===== Document passage =====

Aleks pointed me to this recent article by Pablo Mateos, Paul Longley, and David O’Sullivan on one of my favorite topics.
The authors produced a potentially cool naming network of the city of Auckland New Zealand. I say “potentially cool” because I have such difficulty reading the article–I speak English, statistics, and a bit of political science and economics, but this one is written in heavy sociologese–that I can’t quite be sure what they’re doing. However, despite my (perhaps unfair) disdain for the particulars of their method, it’s probably good that they’re jumping in with this analysis. Others can take their data (and similar datasets from elsewhere) and do better. Ya gotta start somewhere, and the basic idea (to cluster first names that are associated with the same last names, and to cluster last names that are associated with the same first names) seems good.
I have to admit, though, that I was amused by the following line, which, amazingly, led off the paper:
Personal naming practices exist in all human groups and are far from random.
Far from random, huh? Who’d a thunk it?
And also this:
Researchers have automatically classified the 2.5 million users of a mobile phone operator in Belgium into French and Flemish speaking communities based exclusively on the topological network structure of their 800 million phone calls and texts interactions [9]. In doing so they have demonstrated the enduring importance of linguistic and geographical barriers in the age of global mobile communications, and more importantly, that they can automatically be detected using network analysis.
OK, sure, any analysis of 2.5 million users is impressive on computational grounds alone, but . . . it’s hard to be impressed that you can automatically partition phone calls and texts from two different languages, right? It’s fine to do, but it’s hardly news that people like to talk in their own language.
This is partly what goes into the “sociologese” style of writing: a sort of flattening of affect, in which seemingly strange behaviors or findings are presented deadpan, while unremarkable observations can be touted as important.
P.S. [just added] This was just a coincidence—the above post about a month ago and was waiting its turn in the queue, whereas the item from yesterday was more recent—but it’s funny that I slammed economists one day and sociologist the next. I’m just full of stereotypes this week, I guess!

=====

- Short task 1 -
Retype the rows word for word, from the start of the rows through the line containing "building: (112, 40)", including that line. Leave the pictures out.
The blog post and the rows have nothing to do with each other.

===== Given records =====

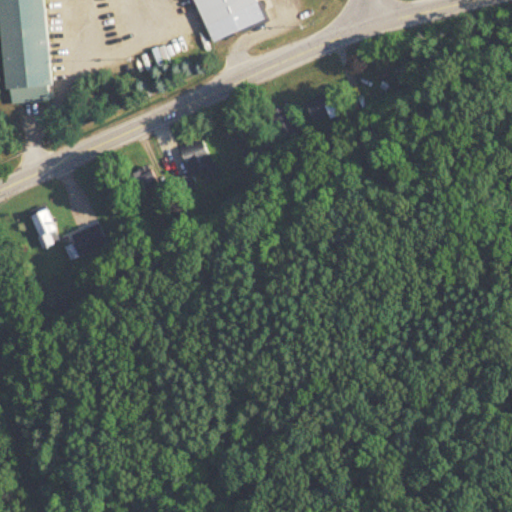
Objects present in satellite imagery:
road: (423, 13)
road: (367, 14)
building: (232, 16)
road: (246, 36)
building: (29, 50)
road: (69, 79)
road: (182, 107)
building: (307, 116)
building: (201, 162)
building: (149, 188)
building: (49, 229)
building: (93, 240)
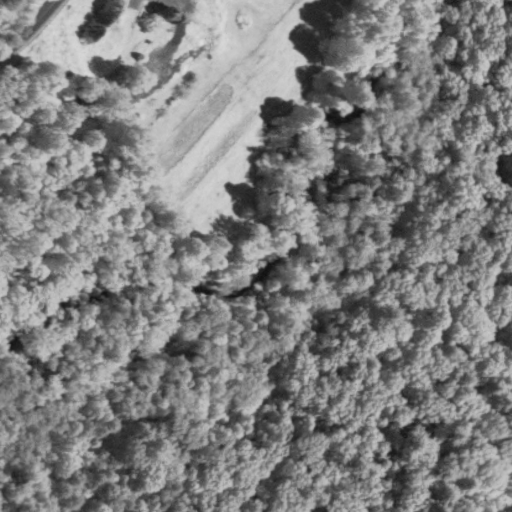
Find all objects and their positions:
road: (28, 29)
building: (112, 40)
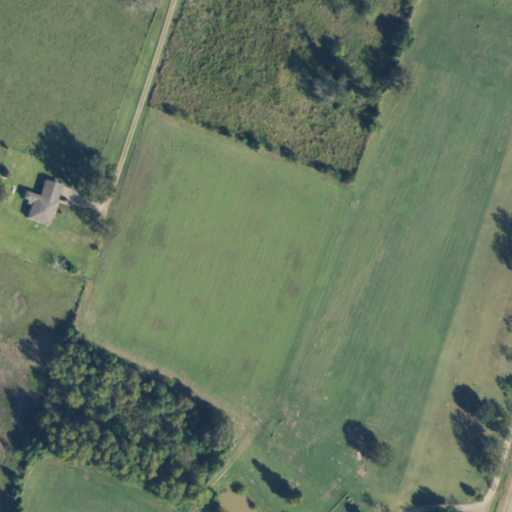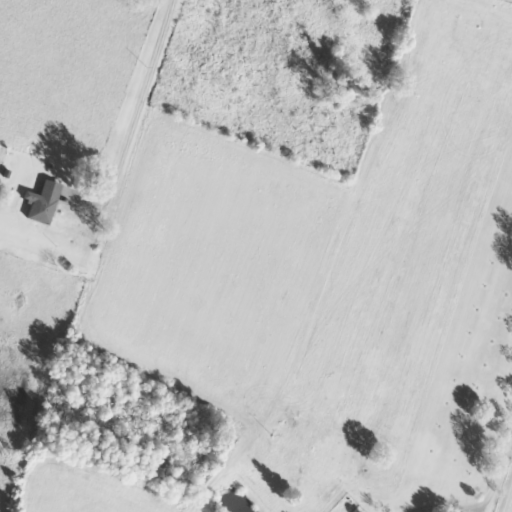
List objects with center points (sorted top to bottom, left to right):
road: (79, 199)
building: (46, 202)
building: (41, 204)
road: (105, 225)
road: (496, 477)
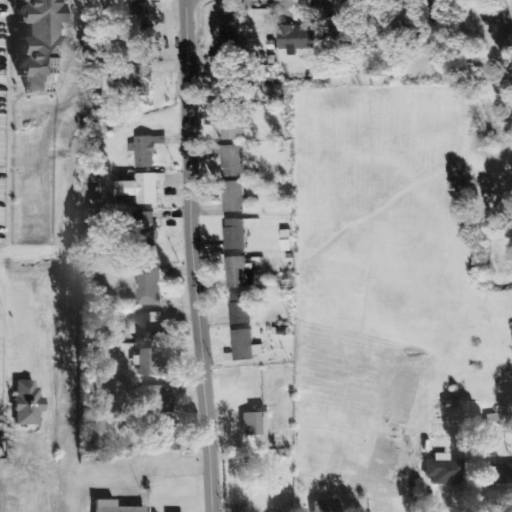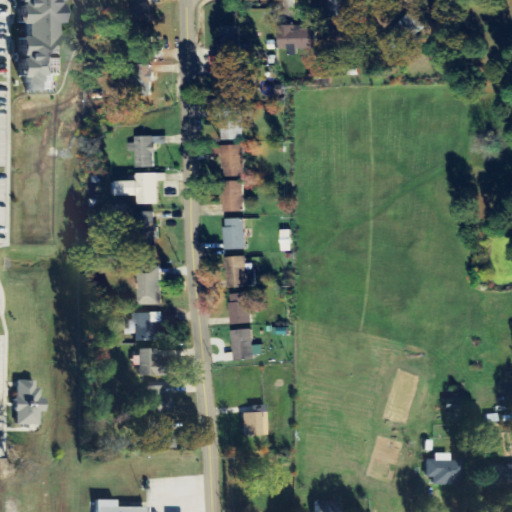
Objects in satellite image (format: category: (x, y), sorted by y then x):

=====

- Short task 2 -
Echo the blog post's wording exactly, starting with "Far from random, huh?" and going on through "their own language.".

- Task answer 1 -
Objects present in satellite imagery:
road: (423, 13)
road: (367, 14)
building: (232, 16)
road: (246, 36)
building: (29, 50)
road: (69, 79)
road: (182, 107)
building: (307, 116)
building: (201, 162)
building: (149, 188)
building: (49, 229)
building: (93, 240)
Find all objects and their positions:
road: (28, 29)
building: (112, 40)

- Task answer 2 -
Far from random, huh? Who’d a thunk it?
And also this:
Researchers have automatically classified the 2.5 million users of a mobile phone operator in Belgium into French and Flemish speaking communities based exclusively on the topological network structure of their 800 million phone calls and texts interactions [9]. In doing so they have demonstrated the enduring importance of linguistic and geographical barriers in the age of global mobile communications, and more importantly, that they can automatically be detected using network analysis.
OK, sure, any analysis of 2.5 million users is impressive on computational grounds alone, but . . . it’s hard to be impressed that you can automatically partition phone calls and texts from two different languages, right? It’s fine to do, but it’s hardly news that people like to talk in their own language.